Julie&Julia, o filme
Segunda-feira, Dezembro 14, 2009
Assisti no dia da estréia. Adorei. Foi a primeira vez em que fui ao cinema sozinha. Além de mim, mais seis pessoas. Não imaginei que eu gostaria tanto, os primeiros minutos não prometem muito. Fazendo uma ponte com o livro, Julie não deixou de ser uma personagem chata e reclamona, mas Julia me encantou mais ainda. Nem sei se a Julia Child real era tão doce como Meryl Streep conseguiu ser. O que sei é que Nora Ephron arrasou mais uma vez no roteiro, usando o melhor do livro da Julie Powell com o melhor da biografia da Julia Child.
Eu também não imaginei que choraria. Sim, eu chorei. Porque o tema central do filme não é culinária, receitas, manteiga, blog, vida contemporânea. Julie&Julia, o filme, fala sobre amizade.
Entre Julie e Eric, Julia e Paul. Casais que, antes de tudo, são amigos. Maridos que estão ao lado o tempo todo, apoiando projetos, aparando os fracassos, fazendo a piada na hora certa, sabendo o que falar e quando calar.
Julie tem amigos virtuais que comentam o blog, mandam presentes e acompanham sua vida com carinho (assim como vocês, leitores).
Julia tem uma amiga com quem se corresponde há oito anos. As cartas fazem Julia sorrir e chorar algumas vezes. Nunca tinham se visto na vida.
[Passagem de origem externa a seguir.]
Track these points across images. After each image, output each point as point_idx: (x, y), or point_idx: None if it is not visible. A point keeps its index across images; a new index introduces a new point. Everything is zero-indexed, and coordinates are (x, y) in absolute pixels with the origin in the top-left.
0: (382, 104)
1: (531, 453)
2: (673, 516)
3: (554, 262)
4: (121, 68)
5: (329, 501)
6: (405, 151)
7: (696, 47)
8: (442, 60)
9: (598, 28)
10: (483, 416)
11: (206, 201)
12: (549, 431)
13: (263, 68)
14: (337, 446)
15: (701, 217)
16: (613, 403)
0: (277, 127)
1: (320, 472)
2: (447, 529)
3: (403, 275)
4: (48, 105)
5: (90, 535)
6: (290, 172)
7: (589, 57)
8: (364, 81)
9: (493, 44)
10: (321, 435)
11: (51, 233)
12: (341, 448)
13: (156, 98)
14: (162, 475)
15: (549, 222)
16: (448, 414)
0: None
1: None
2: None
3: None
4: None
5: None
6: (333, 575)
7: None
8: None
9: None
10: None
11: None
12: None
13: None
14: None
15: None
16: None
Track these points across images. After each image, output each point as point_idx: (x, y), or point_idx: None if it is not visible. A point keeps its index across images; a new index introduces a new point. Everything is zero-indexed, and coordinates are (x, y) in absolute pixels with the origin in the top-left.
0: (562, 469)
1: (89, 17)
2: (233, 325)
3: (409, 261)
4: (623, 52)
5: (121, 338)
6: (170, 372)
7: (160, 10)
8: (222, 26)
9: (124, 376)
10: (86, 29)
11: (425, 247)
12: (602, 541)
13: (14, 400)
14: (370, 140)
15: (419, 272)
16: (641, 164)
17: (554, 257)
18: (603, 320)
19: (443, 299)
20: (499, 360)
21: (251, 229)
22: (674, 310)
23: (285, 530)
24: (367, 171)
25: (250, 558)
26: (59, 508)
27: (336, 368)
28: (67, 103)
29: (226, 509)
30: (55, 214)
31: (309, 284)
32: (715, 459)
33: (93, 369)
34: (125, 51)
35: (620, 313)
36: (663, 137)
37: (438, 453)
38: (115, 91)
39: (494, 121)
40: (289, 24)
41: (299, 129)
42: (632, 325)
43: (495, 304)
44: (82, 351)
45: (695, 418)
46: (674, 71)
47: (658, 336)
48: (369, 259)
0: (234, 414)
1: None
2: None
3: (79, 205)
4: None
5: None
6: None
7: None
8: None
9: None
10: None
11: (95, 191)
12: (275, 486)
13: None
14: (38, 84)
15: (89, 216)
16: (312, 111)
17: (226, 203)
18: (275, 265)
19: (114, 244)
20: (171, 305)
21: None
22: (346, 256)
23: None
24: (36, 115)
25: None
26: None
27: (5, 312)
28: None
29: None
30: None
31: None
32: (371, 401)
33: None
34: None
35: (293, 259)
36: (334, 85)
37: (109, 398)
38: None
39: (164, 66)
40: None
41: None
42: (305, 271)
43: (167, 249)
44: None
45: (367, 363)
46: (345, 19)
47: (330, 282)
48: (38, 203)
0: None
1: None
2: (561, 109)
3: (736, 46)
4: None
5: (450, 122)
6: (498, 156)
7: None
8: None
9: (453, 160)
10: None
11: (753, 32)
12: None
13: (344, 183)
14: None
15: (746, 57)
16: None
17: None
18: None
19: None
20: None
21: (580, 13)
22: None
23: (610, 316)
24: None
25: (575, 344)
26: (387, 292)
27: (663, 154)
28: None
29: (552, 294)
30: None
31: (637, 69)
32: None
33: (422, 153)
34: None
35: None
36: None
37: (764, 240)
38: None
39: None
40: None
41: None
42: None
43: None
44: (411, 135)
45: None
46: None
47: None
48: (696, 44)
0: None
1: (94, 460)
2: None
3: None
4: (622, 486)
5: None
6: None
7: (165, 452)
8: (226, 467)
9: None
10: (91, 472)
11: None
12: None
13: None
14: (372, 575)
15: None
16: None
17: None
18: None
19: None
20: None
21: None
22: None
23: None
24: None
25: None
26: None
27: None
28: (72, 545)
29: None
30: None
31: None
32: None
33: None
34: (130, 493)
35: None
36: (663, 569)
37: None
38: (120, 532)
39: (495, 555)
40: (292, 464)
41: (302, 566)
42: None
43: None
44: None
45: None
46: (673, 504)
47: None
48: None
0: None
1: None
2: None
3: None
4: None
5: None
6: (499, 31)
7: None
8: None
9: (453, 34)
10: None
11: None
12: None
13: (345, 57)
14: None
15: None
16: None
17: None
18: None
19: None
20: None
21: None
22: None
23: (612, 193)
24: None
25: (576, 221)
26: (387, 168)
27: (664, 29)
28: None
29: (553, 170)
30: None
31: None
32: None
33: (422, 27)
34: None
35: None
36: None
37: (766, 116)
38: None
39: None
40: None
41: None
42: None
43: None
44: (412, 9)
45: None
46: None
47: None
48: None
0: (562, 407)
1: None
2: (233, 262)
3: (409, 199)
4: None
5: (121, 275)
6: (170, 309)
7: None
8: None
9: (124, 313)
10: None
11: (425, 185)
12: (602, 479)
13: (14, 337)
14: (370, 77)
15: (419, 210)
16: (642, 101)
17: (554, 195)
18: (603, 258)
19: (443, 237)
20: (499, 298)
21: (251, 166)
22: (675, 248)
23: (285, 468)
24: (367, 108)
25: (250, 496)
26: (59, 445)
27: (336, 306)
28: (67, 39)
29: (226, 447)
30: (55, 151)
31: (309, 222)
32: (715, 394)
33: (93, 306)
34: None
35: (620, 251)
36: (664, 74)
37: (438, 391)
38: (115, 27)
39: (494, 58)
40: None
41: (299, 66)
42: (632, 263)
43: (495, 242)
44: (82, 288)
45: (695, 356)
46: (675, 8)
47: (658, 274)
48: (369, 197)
Até que um dia aconteceu o encontro e foi a cena mais emocionante de todo o filme, para mim.
Existe um recurso em roteiro chamado "cortina lenta". É uma cena encaixada depois da cena de desfecho, quando o conflito final é resolvido e o espectador precisa de algo reconfortante para se recuperar da experiência (assim falou Robert Mckee)
A cortina lenta do Julie&Julia acontece na cozinha dos Child - pelo que a Neda disse foi filmado no museu Smithsonian, em Washington, onde está a cozinha original da Julia Child. É quando Paul entra em casa disfarçando alguma coisa e entrega um grande pacote para ela. É o seu livro, publicado, o encontro dela com ele pela primeira vez. Chorei de novo. Eu conheço essa emoção de receber o livro vindo da editora e olhar nos seus olhos. Conheço também a sensação de encontrar uma velha amiga pela primeira vez, depois de tantos anos de correspondência. A arte muitas vezes funciona como espelho. Eu me vi nesse filme e a imagem que o espelho me mostrou foi de uma vida feliz.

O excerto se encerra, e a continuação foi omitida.